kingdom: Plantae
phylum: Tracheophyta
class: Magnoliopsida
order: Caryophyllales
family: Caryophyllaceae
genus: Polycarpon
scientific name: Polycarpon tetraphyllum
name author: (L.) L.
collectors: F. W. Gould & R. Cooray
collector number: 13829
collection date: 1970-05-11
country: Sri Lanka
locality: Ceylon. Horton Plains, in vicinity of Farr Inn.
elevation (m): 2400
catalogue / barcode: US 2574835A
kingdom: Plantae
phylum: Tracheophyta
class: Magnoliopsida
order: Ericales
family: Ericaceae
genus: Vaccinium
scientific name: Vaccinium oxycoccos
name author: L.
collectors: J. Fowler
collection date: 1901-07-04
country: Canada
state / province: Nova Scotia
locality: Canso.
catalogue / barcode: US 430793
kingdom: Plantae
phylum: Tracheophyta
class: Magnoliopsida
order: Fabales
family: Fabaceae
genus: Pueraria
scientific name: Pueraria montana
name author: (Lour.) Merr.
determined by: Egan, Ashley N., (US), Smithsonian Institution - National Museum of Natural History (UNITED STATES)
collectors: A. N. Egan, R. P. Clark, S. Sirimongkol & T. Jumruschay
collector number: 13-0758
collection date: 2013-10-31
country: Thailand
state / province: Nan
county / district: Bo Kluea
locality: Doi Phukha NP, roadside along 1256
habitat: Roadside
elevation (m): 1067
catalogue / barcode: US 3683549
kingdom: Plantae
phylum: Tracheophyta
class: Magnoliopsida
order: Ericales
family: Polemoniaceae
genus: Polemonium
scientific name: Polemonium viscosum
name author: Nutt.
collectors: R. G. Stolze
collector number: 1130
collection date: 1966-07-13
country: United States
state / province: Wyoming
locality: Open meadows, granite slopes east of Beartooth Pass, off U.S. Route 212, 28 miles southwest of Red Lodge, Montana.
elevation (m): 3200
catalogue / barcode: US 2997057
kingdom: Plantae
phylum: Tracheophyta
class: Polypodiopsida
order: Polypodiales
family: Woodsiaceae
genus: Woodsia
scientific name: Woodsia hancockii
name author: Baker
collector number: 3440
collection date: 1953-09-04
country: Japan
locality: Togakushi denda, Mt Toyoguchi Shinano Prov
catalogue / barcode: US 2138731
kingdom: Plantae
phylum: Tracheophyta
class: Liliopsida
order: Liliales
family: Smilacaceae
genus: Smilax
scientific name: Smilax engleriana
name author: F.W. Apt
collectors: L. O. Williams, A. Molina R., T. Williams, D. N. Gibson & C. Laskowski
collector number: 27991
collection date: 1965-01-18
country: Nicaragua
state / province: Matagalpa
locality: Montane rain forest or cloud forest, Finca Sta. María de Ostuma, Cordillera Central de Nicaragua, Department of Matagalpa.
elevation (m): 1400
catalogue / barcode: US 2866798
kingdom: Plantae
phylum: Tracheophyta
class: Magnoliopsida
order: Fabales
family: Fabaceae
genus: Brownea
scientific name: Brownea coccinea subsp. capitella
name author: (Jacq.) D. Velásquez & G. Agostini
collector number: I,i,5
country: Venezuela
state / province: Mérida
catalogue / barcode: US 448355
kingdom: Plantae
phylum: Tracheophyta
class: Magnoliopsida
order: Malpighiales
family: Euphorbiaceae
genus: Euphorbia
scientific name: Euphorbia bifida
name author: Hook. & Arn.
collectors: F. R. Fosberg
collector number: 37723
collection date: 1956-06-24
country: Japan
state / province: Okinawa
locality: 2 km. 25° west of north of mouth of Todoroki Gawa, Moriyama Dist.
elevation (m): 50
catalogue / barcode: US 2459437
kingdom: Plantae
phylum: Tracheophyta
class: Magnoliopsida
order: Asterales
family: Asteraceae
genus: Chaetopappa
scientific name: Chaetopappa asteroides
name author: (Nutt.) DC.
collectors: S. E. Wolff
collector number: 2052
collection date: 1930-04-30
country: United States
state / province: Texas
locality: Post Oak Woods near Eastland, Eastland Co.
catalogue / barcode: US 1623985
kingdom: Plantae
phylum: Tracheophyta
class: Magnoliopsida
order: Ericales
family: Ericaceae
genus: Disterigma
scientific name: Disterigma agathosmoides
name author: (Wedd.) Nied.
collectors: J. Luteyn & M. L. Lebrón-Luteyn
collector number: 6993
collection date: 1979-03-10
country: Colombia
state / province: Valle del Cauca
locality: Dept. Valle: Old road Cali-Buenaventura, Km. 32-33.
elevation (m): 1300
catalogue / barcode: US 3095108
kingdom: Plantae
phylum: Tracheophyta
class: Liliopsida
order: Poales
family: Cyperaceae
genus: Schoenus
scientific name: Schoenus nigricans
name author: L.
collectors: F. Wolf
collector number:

## Work instructions
Lay out all of the records above as a Markdown table with two columns, Number and Record line, giving each line its own row with its number and leaving out any blank lines.

## Full answer
| Number | Record line |
|---|---|
| 1 | kingdom: Plantae |
| 2 | phylum: Tracheophyta |
| 3 | class: Magnoliopsida |
| 4 | order: Caryophyllales |
| 5 | family: Caryophyllaceae |
| 6 | genus: Polycarpon |
| 7 | scientific name: Polycarpon tetraphyllum |
| 8 | name author: (L.) L. |
| 9 | collectors: F. W. Gould & R. Cooray |
| 10 | collector number: 13829 |
| 11 | collection date: 1970-05-11 |
| 12 | country: Sri Lanka |
| 13 | locality: Ceylon. Horton Plains, in vicinity of Farr Inn. |
| 14 | elevation (m): 2400 |
| 15 | catalogue / barcode: US 2574835A |
| 16 | kingdom: Plantae |
| 17 | phylum: Tracheophyta |
| 18 | class: Magnoliopsida |
| 19 | order: Ericales |
| 20 | family: Ericaceae |
| 21 | genus: Vaccinium |
| 22 | scientific name: Vaccinium oxycoccos |
| 23 | name author: L. |
| 24 | collectors: J. Fowler |
| 25 | collection date: 1901-07-04 |
| 26 | country: Canada |
| 27 | state / province: Nova Scotia |
| 28 | locality: Canso. |
| 29 | catalogue / barcode: US 430793 |
| 30 | kingdom: Plantae |
| 31 | phylum: Tracheophyta |
| 32 | class: Magnoliopsida |
| 33 | order: Fabales |
| 34 | family: Fabaceae |
| 35 | genus: Pueraria |
| 36 | scientific name: Pueraria montana |
| 37 | name author: (Lour.) Merr. |
| 38 | determined by: Egan, Ashley N., (US), Smithsonian Institution - National Museum of Natural History (UNITED STATES) |
| 39 | collectors: A. N. Egan, R. P. Clark, S. Sirimongkol & T. Jumruschay |
| 40 | collector number: 13-0758 |
| 41 | collection date: 2013-10-31 |
| 42 | country: Thailand |
| 43 | state / province: Nan |
| 44 | county / district: Bo Kluea |
| 45 | locality: Doi Phukha NP, roadside along 1256 |
| 46 | habitat: Roadside |
| 47 | elevation (m): 1067 |
| 48 | catalogue / barcode: US 3683549 |
| 49 | kingdom: Plantae |
| 50 | phylum: Tracheophyta |
| 51 | class: Magnoliopsida |
| 52 | order: Ericales |
| 53 | family: Polemoniaceae |
| 54 | genus: Polemonium |
| 55 | scientific name: Polemonium viscosum |
| 56 | name author: Nutt. |
| 57 | collectors: R. G. Stolze |
| 58 | collector number: 1130 |
| 59 | collection date: 1966-07-13 |
| 60 | country: United States |
| 61 | state / province: Wyoming |
| 62 | locality: Open meadows, granite slopes east of Beartooth Pass, off U.S. Route 212, 28 miles southwest of Red Lodge, Montana. |
| 63 | elevation (m): 3200 |
| 64 | catalogue / barcode: US 2997057 |
| 65 | kingdom: Plantae |
| 66 | phylum: Tracheophyta |
| 67 | class: Polypodiopsida |
| 68 | order: Polypodiales |
| 69 | family: Woodsiaceae |
| 70 | genus: Woodsia |
| 71 | scientific name: Woodsia hancockii |
| 72 | name author: Baker |
| 73 | collector number: 3440 |
| 74 | collection date: 1953-09-04 |
| 75 | country: Japan |
| 76 | locality: Togakushi denda, Mt Toyoguchi Shinano Prov |
| 77 | catalogue / barcode: US 2138731 |
| 78 | kingdom: Plantae |
| 79 | phylum: Tracheophyta |
| 80 | class: Liliopsida |
| 81 | order: Liliales |
| 82 | family: Smilacaceae |
| 83 | genus: Smilax |
| 84 | scientific name: Smilax engleriana |
| 85 | name author: F.W. Apt |
| 86 | collectors: L. O. Williams, A. Molina R., T. Williams, D. N. Gibson & C. Laskowski |
| 87 | collector number: 27991 |
| 88 | collection date: 1965-01-18 |
| 89 | country: Nicaragua |
| 90 | state / province: Matagalpa |
| 91 | locality: Montane rain forest or cloud forest, Finca Sta. María de Ostuma, Cordillera Central de Nicaragua, Department of Matagalpa. |
| 92 | elevation (m): 1400 |
| 93 | catalogue / barcode: US 2866798 |
| 94 | kingdom: Plantae |
| 95 | phylum: Tracheophyta |
| 96 | class: Magnoliopsida |
| 97 | order: Fabales |
| 98 | family: Fabaceae |
| 99 | genus: Brownea |
| 100 | scientific name: Brownea coccinea subsp. capitella |
| 101 | name author: (Jacq.) D. Velásquez & G. Agostini |
| 102 | collector number: I,i,5 |
| 103 | country: Venezuela |
| 104 | state / province: Mérida |
| 105 | catalogue / barcode: US 448355 |
| 106 | kingdom: Plantae |
| 107 | phylum: Tracheophyta |
| 108 | class: Magnoliopsida |
| 109 | order: Malpighiales |
| 110 | family: Euphorbiaceae |
| 111 | genus: Euphorbia |
| 112 | scientific name: Euphorbia bifida |
| 113 | name author: Hook. & Arn. |
| 114 | collectors: F. R. Fosberg |
| 115 | collector number: 37723 |
| 116 | collection date: 1956-06-24 |
| 117 | country: Japan |
| 118 | state / province: Okinawa |
| 119 | locality: 2 km. 25° west of north of mouth of Todoroki Gawa, Moriyama Dist. |
| 120 | elevation (m): 50 |
| 121 | catalogue / barcode: US 2459437 |
| 122 | kingdom: Plantae |
| 123 | phylum: Tracheophyta |
| 124 | class: Magnoliopsida |
| 125 | order: Asterales |
| 126 | family: Asteraceae |
| 127 | genus: Chaetopappa |
| 128 | scientific name: Chaetopappa asteroides |
| 129 | name author: (Nutt.) DC. |
| 130 | collectors: S. E. Wolff |
| 131 | collector number: 2052 |
| 132 | collection date: 1930-04-30 |
| 133 | country: United States |
| 134 | state / province: Texas |
| 135 | locality: Post Oak Woods near Eastland, Eastland Co. |
| 136 | catalogue / barcode: US 1623985 |
| 137 | kingdom: Plantae |
| 138 | phylum: Tracheophyta |
| 139 | class: Magnoliopsida |
| 140 | order: Ericales |
| 141 | family: Ericaceae |
| 142 | genus: Disterigma |
| 143 | scientific name: Disterigma agathosmoides |
| 144 | name author: (Wedd.) Nied. |
| 145 | collectors: J. Luteyn & M. L. Lebrón-Luteyn |
| 146 | collector number: 6993 |
| 147 | collection date: 1979-03-10 |
| 148 | country: Colombia |
| 149 | state / province: Valle del Cauca |
| 150 | locality: Dept. Valle: Old road Cali-Buenaventura, Km. 32-33. |
| 151 | elevation (m): 1300 |
| 152 | catalogue / barcode: US 3095108 |
| 153 | kingdom: Plantae |
| 154 | phylum: Tracheophyta |
| 155 | class: Liliopsida |
| 156 | order: Poales |
| 157 | family: Cyperaceae |
| 158 | genus: Schoenus |
| 159 | scientific name: Schoenus nigricans |
| 160 | name author: L. |
| 161 | collectors: F. Wolf |
| 162 | collector number: |